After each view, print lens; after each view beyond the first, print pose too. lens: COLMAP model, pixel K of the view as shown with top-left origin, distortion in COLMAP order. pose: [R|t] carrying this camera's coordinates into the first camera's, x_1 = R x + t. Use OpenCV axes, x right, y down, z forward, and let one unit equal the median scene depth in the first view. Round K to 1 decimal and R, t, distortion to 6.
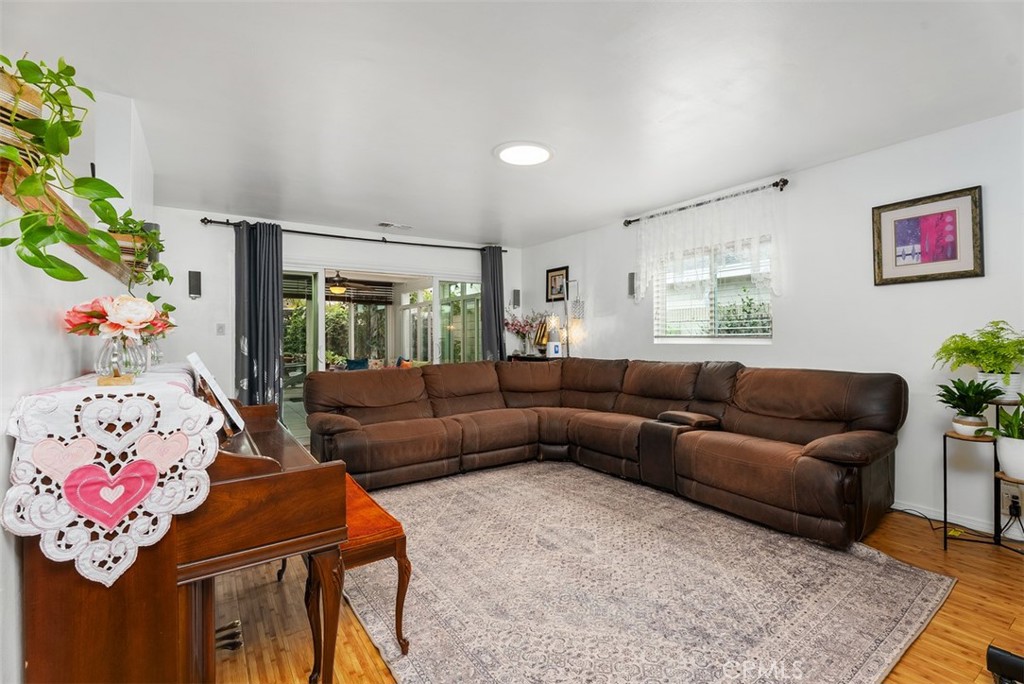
lens RADIAL K [[455.4, 0, 513.5], [0, 455.4, 341.3], [0, 0, 1]] dist [-0.001724, -0.000308]
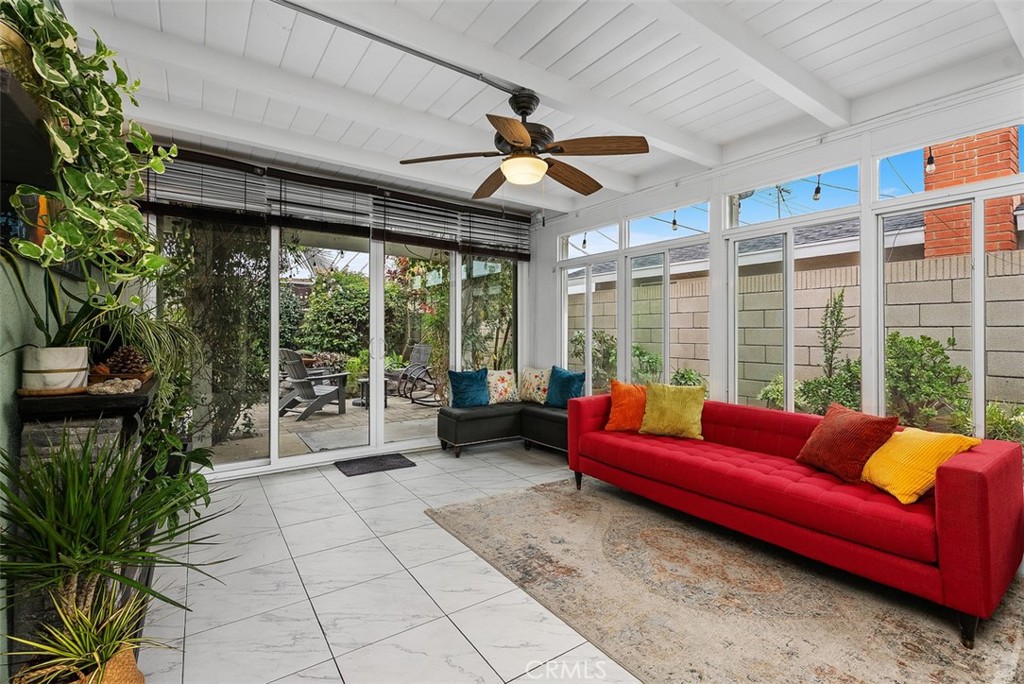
lens RADIAL K [[455.4, 0, 510.6], [0, 455.4, 334.8], [0, 0, 1]] dist [-0.001724, -0.000308]
pose [[0.999979, 0.005630, 0.003212, -0.282890], [-0.005668, 0.999913, 0.011929, -0.005980], [-0.003144, -0.011947, 0.999924, 0.495034]]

....

== PROBLEM DESCRIPTION ==
The material above is to be transcribed exactly, with its images omitted.

== WRITTEN RESPONSE ==
After each view, print lens; after each view beyond the first, print pose too. lens: COLMAP model, pixel K of the view as shown with top-left origin, distortion in COLMAP order. pose: [R|t] carrying this camera's coordinates into the first camera's, x_1 = R x + t. Use OpenCV axes, x right, y down, z forward, and let one unit equal the median scene depth in the first view. Round K to 1 decimal and R, t, distortion to 6.
lens RADIAL K [[455.4, 0, 513.5], [0, 455.4, 341.3], [0, 0, 1]] dist [-0.001724, -0.000308]
lens RADIAL K [[455.4, 0, 510.6], [0, 455.4, 334.8], [0, 0, 1]] dist [-0.001724, -0.000308]
pose [[0.999979, 0.005630, 0.003212, -0.282890], [-0.005668, 0.999913, 0.011929, -0.005980], [-0.003144, -0.011947, 0.999924, 0.495034]]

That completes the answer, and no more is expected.